Post by Dan Charles, The Salt at NPR Food
For years, I've been hearing stories about the changing agricultural landscape of the northern plains. Grasslands are disappearing, farmers told me. They're being replaced by fields of corn and soybeans.
This week, those stories got a big dose of scientific, peer-reviewed validation. A study published in the Proceedings of the National Academy of Sciences shows actual pictures — derived from satellite data — of that changing landscape. The images show that farmers in the Dakotas, Minnesota, Iowa and Nebraska converted 1.3 million acres of grassland into soybean and corn production between 2006 and 2011.
"This is kind of the worst-kept secret in the Northern Plains. We just put some numbers on it," says Christopher Wright, from South Dakota State University, who got funding from the National Science Foundation and the Department of Energy to take a close look at this phenomenon. Earlier studies from the Environmental Working Group and the USDA's Economic Research Service have also looked at it, each using slightly different methods.

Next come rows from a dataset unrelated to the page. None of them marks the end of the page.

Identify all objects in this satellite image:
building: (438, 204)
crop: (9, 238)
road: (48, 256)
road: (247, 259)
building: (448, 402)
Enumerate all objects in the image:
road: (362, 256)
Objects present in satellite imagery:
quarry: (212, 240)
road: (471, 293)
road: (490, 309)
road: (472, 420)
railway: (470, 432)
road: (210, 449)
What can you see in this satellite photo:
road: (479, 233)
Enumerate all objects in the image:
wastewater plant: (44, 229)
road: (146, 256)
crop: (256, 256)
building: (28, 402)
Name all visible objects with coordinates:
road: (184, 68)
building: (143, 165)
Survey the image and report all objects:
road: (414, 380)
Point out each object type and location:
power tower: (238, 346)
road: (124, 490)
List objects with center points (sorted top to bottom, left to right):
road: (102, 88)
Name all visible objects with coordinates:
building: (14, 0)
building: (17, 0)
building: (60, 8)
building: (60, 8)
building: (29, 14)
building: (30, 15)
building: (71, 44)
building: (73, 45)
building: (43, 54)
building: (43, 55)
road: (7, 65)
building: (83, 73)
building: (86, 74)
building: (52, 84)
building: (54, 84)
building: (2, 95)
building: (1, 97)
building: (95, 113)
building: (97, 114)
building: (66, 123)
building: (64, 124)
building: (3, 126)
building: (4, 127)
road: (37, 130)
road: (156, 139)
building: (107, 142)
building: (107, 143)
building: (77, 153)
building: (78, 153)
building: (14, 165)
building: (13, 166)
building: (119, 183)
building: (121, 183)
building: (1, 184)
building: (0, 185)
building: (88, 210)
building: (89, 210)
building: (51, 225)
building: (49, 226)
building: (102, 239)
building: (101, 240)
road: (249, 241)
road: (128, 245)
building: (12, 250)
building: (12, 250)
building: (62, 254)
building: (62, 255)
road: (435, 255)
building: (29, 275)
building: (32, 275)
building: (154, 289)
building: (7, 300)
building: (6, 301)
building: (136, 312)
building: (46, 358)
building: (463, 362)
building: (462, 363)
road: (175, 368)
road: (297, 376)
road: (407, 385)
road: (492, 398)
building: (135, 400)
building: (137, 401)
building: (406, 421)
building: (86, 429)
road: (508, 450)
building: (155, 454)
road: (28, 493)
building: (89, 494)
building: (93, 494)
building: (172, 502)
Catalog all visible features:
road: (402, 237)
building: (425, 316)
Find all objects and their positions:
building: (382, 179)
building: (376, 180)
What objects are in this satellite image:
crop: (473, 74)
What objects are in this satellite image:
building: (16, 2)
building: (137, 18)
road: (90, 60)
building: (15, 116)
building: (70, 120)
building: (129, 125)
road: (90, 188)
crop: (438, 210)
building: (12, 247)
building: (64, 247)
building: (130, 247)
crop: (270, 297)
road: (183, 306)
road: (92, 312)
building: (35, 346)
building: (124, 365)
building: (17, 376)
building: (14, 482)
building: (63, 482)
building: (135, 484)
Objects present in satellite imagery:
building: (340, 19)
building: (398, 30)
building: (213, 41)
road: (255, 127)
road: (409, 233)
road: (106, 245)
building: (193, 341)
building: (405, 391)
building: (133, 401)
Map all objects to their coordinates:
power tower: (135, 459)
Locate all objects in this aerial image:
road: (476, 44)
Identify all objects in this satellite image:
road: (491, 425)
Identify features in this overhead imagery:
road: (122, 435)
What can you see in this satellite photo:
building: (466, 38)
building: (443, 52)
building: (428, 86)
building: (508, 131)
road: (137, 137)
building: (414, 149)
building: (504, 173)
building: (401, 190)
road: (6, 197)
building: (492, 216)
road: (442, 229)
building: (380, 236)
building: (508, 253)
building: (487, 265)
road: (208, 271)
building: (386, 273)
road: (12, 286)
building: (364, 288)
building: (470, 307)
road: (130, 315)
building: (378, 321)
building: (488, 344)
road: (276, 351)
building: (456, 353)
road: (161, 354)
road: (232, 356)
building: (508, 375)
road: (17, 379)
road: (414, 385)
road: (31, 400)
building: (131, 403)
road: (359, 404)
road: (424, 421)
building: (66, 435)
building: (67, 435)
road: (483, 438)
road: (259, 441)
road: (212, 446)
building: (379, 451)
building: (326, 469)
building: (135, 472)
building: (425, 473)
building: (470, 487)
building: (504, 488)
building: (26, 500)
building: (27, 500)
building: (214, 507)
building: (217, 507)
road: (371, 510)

Still, Wright's images are striking, and these changes are having profound effects on the environment of this region. For instance, it's bad news for wildlife, because corn fields are much less inviting habitat for a wide range of wild creatures, from ground-nesting birds to insects, including bees. Corn and soybean fields are increasingly encroaching into the Prairie Pothole region of the Dakotas and Minnesota, the most important breeding habitat for waterfowl in North America.